Comment 10 Valek Filippov 2011-10-01 05:38:38 UTC
Created attachment 51839 [details]
For "1 vs 1a", to check which border "wins", file 1
Comment 11 Valek Filippov 2011-10-01 05:39:02 UTC
Created attachment 51840 [details]
For "1 vs 1a", to check which border "wins", file 2
Comment 12 Valek Filippov 2011-10-01 05:52:04 UTC
Created attachment 51841 [details]
For "1 vs 1a", to check which border "wins", file 3

Results of tests

d7		d8			result
--------------------------------------------------
1 (thin)	2 (medium)		2 (medium)
2 (medium)	1 (thin)		2 (medium)
2 (medium)	5 (thick)		5 (thick)
2 (medium)	3 (dashed)		2 (medium)
3 (dashed)	2 (medium)		2 (medium)
6 (double)	2 (medium)		6 (double)
2 (medium)	8 (med-dash)		2 (medium)
8 (med-dash)	2 (medium)		2 (medium)
6 (double)	5 (thick)		6 (double)
2 (medium)	7 (hair)		2 (medium)
7 (hair)	2 (medium)		2 (medium)
5 (thick)	6 (double)		6 (double)
--------------------------------------------------

double > thick > medium > thin > hair
solid > dashed
Comment 13 Valek Filippov 2011-10-01 07:10:45 UTC
Created attachment 51844 [details]
For "1 vs 1a", to check which border "wins", file 4

One important case was missed.
1 (thin) 8 (med-dash) -> 8 (med-dash).
Comment 14 Valek Filippov 2011-10-07 12:53:23 UTC
Full list of preferences is
double > thick > medium > medium-dash > medium-dash-dot > slanted dash-dot >
medium dash-dot-dot > thin > dashed > dotted > dash-dot > dash-dot-dot > hair

There is an additional information (eg. test file and screenshot from XL2k7) in the similar gnumeric bug: https://bugzilla.gnome.org/show_bug.cgi?id=660605
Comment 15 Kohei Yoshida 2011-10-25 08:05:47 UTC
Hmm it appears I forgot to set target for this bug...

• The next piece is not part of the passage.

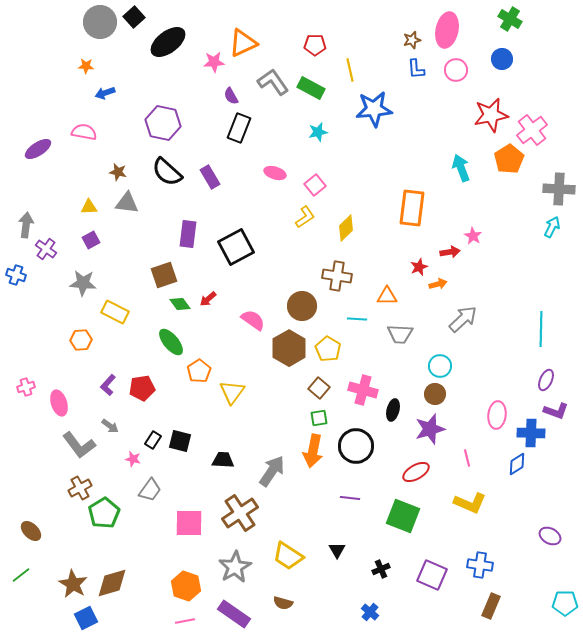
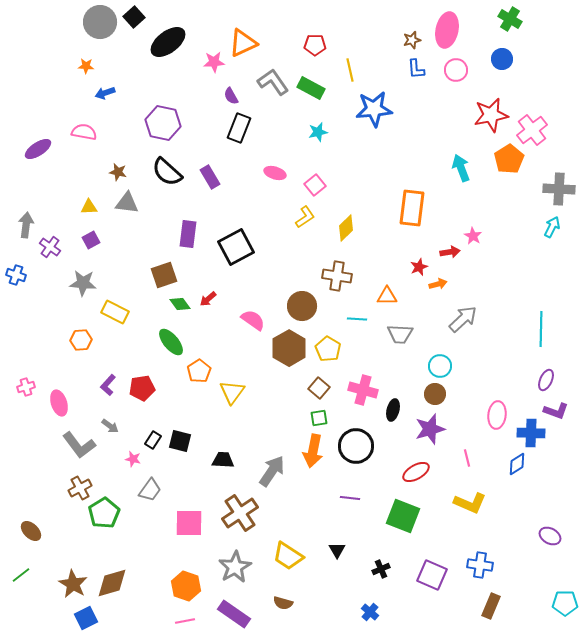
purple cross at (46, 249): moved 4 px right, 2 px up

Let's get this taken care of now.
Comment 16 Kohei Yoshida 2011-10-25 11:43:16 UTC
So, at least I know why we ignore cell formats from these documents generated by 1C.

Each cell format needs to be associated with a style, and most hard cell formats are associated with the "Normal" style (Excel terminology) which is equivalent to the "Default" style (Calc terminology).  But in these 1C-style xls documents, the formats are not associated with any style.  And we intentionally skip importing any cell formats that are not associated with styles (see XclImpXF::ApplyPatternToAttrList) for what happens there).

As to why the cell formats are not associated with any styles in these 1C xls docs, it's because these docs don't include the STYLES records (opcode = 0x0293) which specifies presence of cell styles.